Like all other projects, the proposal for a nuclear explosion on the moon came from academia. Its author was the famous Soviet nuclear physicist Academician Yakov Borisovich Zeldovich. The main goal of the project is to prove to the whole world that the Soviet station has reached the surface of the moon. Zeldovich reasoned as follows. The station itself is very small and not a single astronomer on earth can detect its fall on the lunar surface. Even if you fill the station with explosives, no one on Earth will notice such an explosion. But if an atomic bomb is blown up on the lunar surface, then the whole world will see it and no one will have any more questions: did the Soviet station hit the moon or not? It was assumed that an atomic explosion on the moon would be accompanied by such a flash of light that it would easily be fixed by all earthly observatories.

Despite the abundance of opponents of such a project, he, like everyone else, was worked out in detail, and in the OKB-1 (design bureau of S.P. Korolev) even made a station layout. Its dimensions and weight were set by the nuclear scientists, who proceeded from the parameters of the then low-power atomic warheads. A container with a charge, like a naval mine, was all stuck with pins of fuses to ensure an explosion at any orientation of the station at the moment of contact with the surface of the Moon.

Further layout of the case, fortunately, did not go. At the discussion stage, quite reasonable questions were posed about the safety of such a launch. No one was taken to guarantee the absolute reliability of the delivery of charge to the moon.

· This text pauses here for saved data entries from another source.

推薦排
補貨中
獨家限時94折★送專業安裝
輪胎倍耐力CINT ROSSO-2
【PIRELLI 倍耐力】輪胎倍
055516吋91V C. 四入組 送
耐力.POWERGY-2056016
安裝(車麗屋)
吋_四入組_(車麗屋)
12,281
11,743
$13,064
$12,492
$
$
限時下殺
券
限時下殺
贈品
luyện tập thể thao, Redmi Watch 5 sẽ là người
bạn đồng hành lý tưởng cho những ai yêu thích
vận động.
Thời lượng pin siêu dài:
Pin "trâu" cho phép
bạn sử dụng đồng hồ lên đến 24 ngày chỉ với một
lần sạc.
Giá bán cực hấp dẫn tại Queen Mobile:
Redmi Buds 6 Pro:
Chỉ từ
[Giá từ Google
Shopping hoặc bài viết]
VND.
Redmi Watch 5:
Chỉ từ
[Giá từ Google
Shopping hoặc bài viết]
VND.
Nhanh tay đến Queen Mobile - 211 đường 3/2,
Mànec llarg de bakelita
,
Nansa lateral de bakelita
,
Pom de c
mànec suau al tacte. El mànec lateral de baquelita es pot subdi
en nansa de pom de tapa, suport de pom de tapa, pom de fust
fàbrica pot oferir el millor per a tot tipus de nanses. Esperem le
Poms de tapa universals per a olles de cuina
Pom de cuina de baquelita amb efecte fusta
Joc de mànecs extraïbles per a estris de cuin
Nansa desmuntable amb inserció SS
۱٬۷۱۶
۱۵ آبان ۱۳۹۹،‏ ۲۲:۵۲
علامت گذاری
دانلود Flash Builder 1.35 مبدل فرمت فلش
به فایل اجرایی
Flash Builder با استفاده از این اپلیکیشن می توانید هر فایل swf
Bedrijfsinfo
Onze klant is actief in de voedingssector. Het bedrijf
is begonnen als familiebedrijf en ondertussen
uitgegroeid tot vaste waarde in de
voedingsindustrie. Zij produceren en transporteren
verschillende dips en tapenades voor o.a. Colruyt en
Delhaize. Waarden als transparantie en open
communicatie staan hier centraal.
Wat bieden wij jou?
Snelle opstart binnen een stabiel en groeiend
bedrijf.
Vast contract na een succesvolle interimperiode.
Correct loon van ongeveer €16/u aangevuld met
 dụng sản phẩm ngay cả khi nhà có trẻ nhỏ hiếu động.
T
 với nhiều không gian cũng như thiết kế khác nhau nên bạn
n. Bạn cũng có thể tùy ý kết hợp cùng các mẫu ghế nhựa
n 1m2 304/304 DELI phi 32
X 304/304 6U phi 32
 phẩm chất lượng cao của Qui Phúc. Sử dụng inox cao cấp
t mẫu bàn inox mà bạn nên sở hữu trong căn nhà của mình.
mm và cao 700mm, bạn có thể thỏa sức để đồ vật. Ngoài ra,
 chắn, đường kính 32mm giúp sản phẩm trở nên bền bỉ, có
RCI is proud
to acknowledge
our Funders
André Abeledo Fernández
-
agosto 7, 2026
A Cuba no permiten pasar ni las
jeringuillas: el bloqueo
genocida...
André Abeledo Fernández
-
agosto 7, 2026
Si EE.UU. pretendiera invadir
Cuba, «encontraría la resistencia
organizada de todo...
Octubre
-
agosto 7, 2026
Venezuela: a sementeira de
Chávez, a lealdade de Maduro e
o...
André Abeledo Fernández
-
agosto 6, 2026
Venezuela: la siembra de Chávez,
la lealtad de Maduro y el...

If the launch vehicle had crashed on the first or second stages, the container with a nuclear bomb would fall on the territory of the USSR. If the third stage had not worked, the fall could have happened on the territory of other countries. And this would have caused unpleasant international consequences, which they sought to avoid. There could be other options for the consequences. The container could go into orbit around the Earth and get stuck there. And when no one could have fallen on whose heads he could later fall down. The prospect of missing the moon and sending a nuclear bomb on an eternal journey around the sun was also unpleasant.

There was another organizational and political problem. In order for the explosion to be fixed by foreign observatories, it was necessary to inform them in advance about the experiment. And how to do it, no one represented. In those years, any information about space research, apart from triumphant reports, was strenuously concealed from everyone and everything, and here it was necessary for the whole world to trumpet about their nuclear ambitions.

In the end, they decided to abandon the E-3 project. And the first to propose this was the one who initiated it - Academician Zeldovich.

E-3 Project


Subsequently, the E-3 index was assigned to the project, which provided for photographing the far side of the Moon with a higher resolution than the Luna-3 station did. Two launches were performed, 15 and 19 on April 1960. Both of them ended in an accident and no more launches were made within the project.